De hoofdkorf 300 van het retentiesysteem 400, in het bijzonder een achterdeel 301 van de hoofdkorf, kan ten minste één, of bij voorkeur een veelvoud van, beengeleiders 311, 312 omvatten die ingericht zijn om de laterale benen 303 naar het instelsysteem 200 te geleiden. De ten minste één beengeleider 311, 312 kan bijvoorbeeld, onder andere, een gleuf of een gat zijn dat omvat is in het achterdeel 301 van de hoofdkort, waardoor de laterale benen 303 kunnen worden geleid. De bij voorkeur twee laterale benen 303 kunnen zich aldus bij voorkeur langs tegenoverliggende laterale zijden van het hoofd van de drager, door de beengeleiders 311 en 312, in de richting van het instelsysteem 200 uitstrekken. Op die manier kan de tandheugel 221 aan een uiteinde van de laterale benen 303 worden aangegrepen door de rondsels van het instelsysteem 200. Dankzij de beengeleiders 311, 312 kan bediening van het instelsysteem 200, bovenop het instellen van de laterale benen 303, ook het achterdeel 301 van de hoofdkorf langs het hoofd van de drager instellen, in het bijzonder langs de achterkant van het hoofd. Zodoende kan het instelsysteem 200 de hoofdkorf 300 langs de tegenoverliggende laterale zijden en de achterzijde van het hoofd van de drager met een wezenlijk gelijke kracht aanspannen.

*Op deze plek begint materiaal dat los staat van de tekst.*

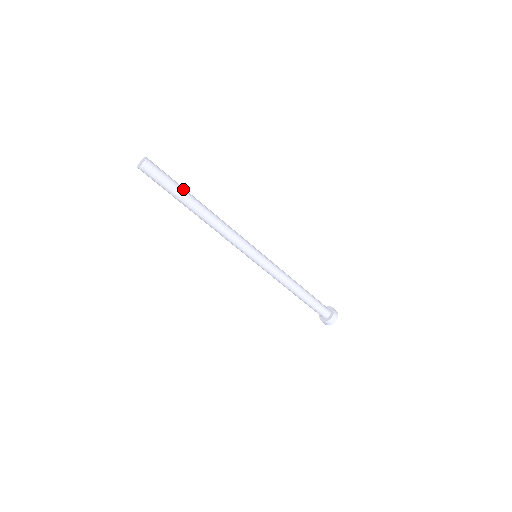
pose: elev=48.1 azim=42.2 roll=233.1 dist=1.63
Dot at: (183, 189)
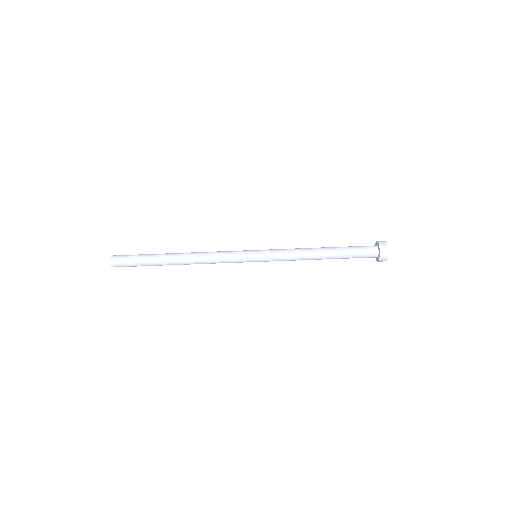
Dot at: occluded
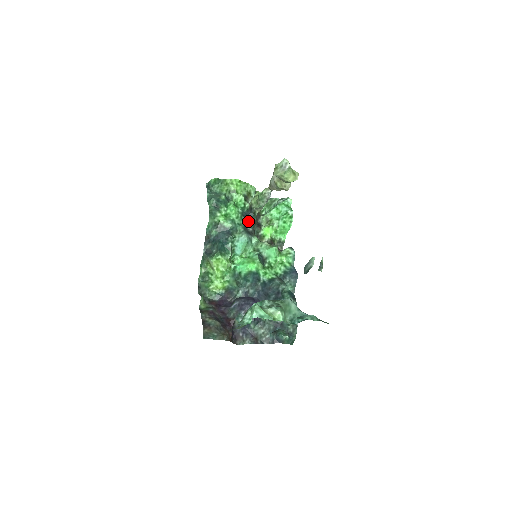
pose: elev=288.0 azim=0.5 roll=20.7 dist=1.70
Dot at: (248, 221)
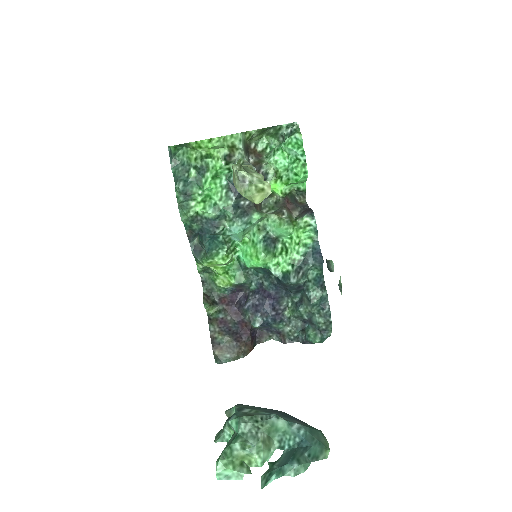
Dot at: (239, 195)
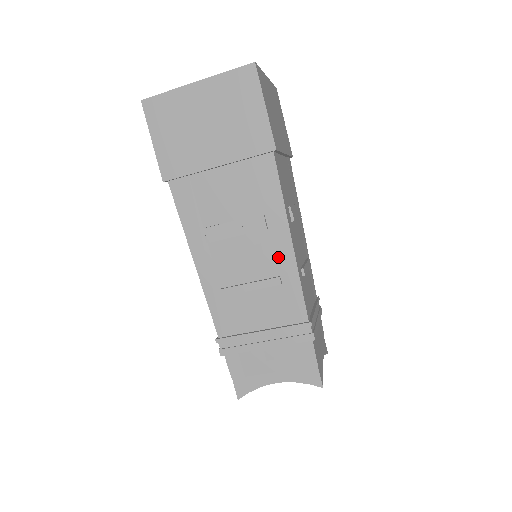
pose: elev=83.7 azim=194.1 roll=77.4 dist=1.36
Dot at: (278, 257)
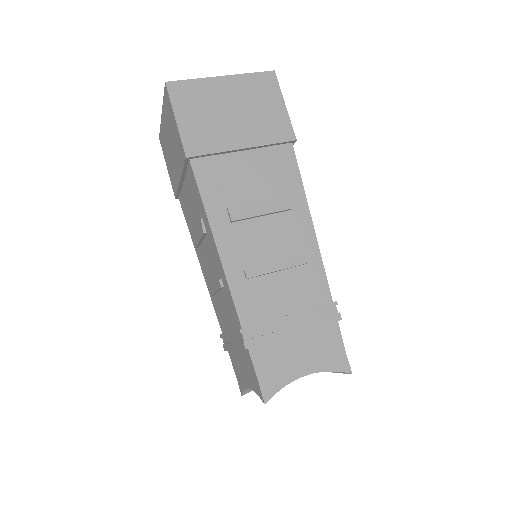
Dot at: (301, 237)
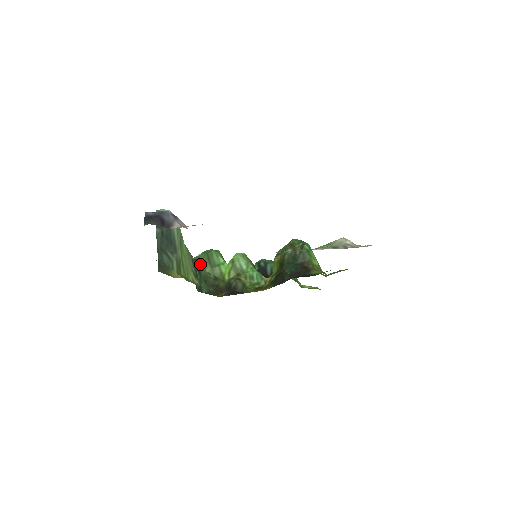
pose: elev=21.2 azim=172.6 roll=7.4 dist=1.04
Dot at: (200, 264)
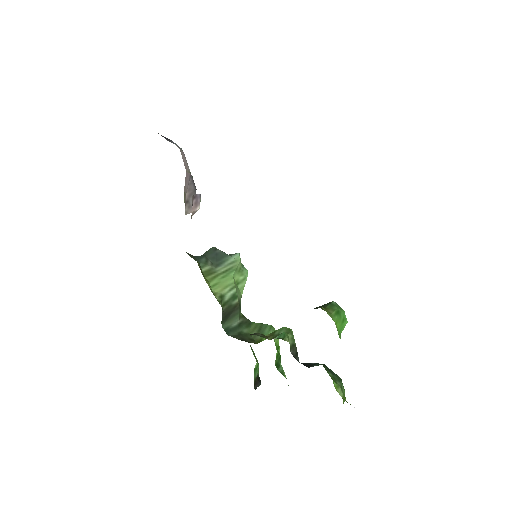
Dot at: (249, 326)
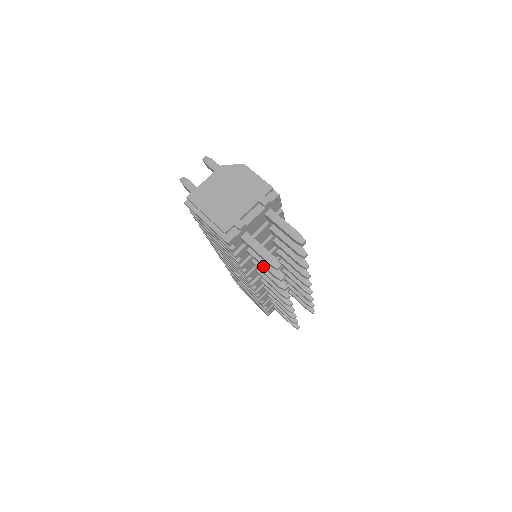
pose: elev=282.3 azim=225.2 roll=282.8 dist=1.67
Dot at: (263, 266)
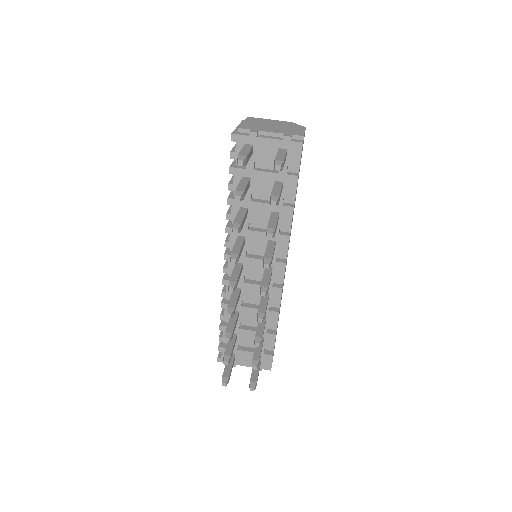
Dot at: occluded
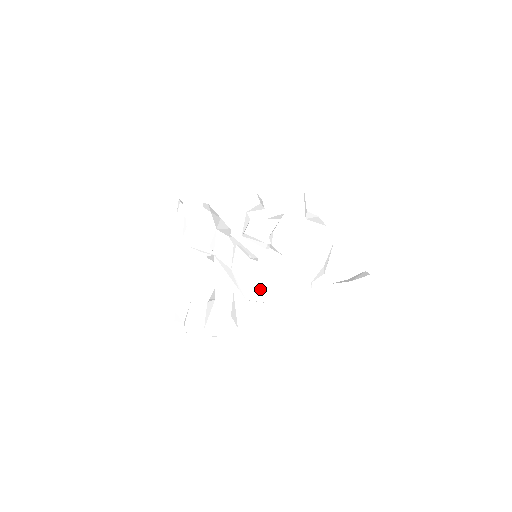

[46] Het bedieningselement van het instelsysteem 200, in het bijzonder de eindeloze band 201, kan bij voorkeur wezenlijk buiten een vlak gepositioneerd zijn dat ten minste gedeeltelijk de laterale benen 303 omvat. Een dergelijk vlak kan bijvoorbeeld overeenkomen met een vlak dat de omtrek van het hoofd van een drager omvat, of een vlak waarin een hoofdomtrek kan worden gemeten. De eindeloze band 201 kan bijvoorbeeld zijn geplaatst in de buurt van een bovenzijde van het hoofd van de drager wanneer deze wordt gebruikt, in het bijzonder in de buurt van de kruin van het hoofd van de drager. Het achterdeel 301 kan naar het instelsysteem 200 worden getrokken door het aanspannen van de laterale benen 303 door het instelsysteem 200 te bedienen. Bovendien, wanneer de hoofdkorf een instelbare verbinding 309 tussen het bovenbeen 360 en het achterdeel 301 van de hoofdkorf omvat, kan een positie van het achterdeel van de hoofdkorf ten opzichte van een kruin van het hoofd van een drager worden ingesteld, afhankelijk van de specifieke vorm en afmetingen van het hoofd van een drager. Als dusdanig kan het achterdeel 301 van de hoofdkorf worden ingesteld om een wezenlijk lager of hoger deel van de achterkant van het hoofd van een drager te omsluiten wanneer in gebruik. Met andere woorden, door het instelsysteem 200 te bedienen, kan het achterdeel 301 van de hoofdkorf langs het hoofd van de drager worden ingesteld in een richting langs een vlak dat de omtrek van het hoofd van de drager omvat, bovenop een richting die wezenlijk dwars op dit vlak ligt.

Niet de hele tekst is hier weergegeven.